The input -
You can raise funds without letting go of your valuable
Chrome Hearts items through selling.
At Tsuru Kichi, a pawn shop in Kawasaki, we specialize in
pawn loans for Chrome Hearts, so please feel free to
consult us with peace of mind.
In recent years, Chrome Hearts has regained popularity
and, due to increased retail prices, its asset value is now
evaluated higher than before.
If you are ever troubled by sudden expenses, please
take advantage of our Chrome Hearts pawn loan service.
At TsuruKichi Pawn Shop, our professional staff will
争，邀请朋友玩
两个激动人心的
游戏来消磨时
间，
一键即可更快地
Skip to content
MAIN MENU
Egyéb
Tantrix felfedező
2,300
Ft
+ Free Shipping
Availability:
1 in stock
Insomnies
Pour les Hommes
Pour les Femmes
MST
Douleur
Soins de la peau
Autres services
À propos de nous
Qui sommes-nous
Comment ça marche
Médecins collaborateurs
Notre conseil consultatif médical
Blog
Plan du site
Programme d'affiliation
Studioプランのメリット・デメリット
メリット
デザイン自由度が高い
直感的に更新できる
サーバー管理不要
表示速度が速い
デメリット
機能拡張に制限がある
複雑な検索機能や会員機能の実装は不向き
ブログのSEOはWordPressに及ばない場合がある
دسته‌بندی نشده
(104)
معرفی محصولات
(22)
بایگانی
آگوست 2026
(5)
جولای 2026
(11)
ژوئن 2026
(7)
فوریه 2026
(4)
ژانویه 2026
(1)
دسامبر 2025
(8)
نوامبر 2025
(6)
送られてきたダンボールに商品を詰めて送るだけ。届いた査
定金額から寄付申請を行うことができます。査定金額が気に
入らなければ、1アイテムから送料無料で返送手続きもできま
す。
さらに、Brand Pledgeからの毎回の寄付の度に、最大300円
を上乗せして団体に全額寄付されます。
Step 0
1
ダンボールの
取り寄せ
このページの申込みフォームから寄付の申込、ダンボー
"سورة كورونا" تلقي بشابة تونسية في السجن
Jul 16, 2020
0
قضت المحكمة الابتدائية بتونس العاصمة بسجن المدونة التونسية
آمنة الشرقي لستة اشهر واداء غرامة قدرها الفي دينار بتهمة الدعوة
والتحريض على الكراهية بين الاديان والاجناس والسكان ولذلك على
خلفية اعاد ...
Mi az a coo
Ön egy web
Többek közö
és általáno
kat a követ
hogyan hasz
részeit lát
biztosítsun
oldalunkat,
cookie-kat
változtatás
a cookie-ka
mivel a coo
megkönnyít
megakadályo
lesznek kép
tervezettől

---

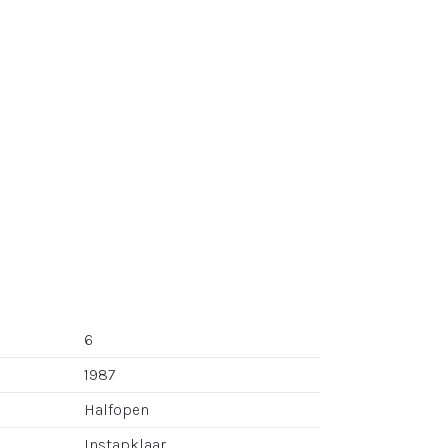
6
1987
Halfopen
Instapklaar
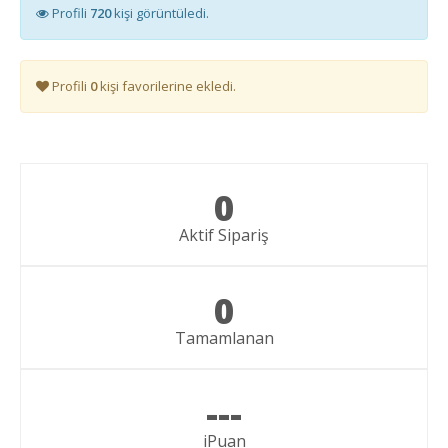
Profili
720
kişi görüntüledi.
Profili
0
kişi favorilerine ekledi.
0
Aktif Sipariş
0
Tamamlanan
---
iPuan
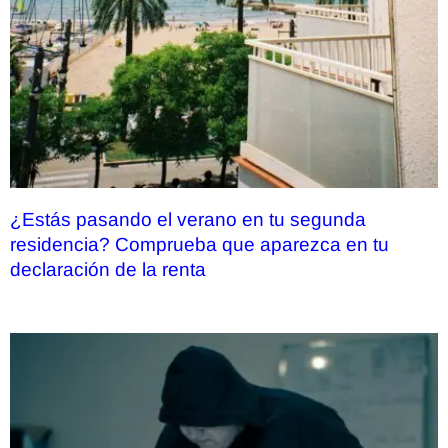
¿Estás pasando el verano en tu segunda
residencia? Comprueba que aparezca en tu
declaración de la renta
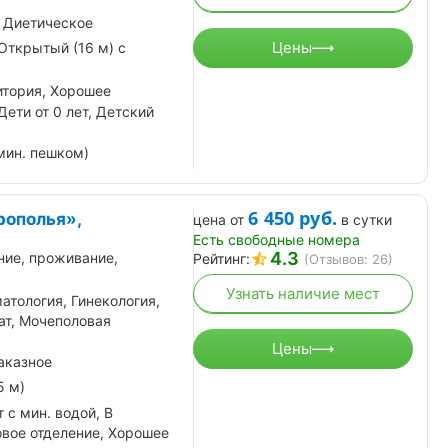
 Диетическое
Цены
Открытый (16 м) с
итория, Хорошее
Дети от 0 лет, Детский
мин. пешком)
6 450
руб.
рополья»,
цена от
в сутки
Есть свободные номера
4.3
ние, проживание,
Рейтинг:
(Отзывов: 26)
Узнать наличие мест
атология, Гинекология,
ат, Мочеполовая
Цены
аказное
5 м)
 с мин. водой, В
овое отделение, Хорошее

Your objective - In how many lines of the records does the string "Chrome" occur? Answer with the number alone.

Answer space - 4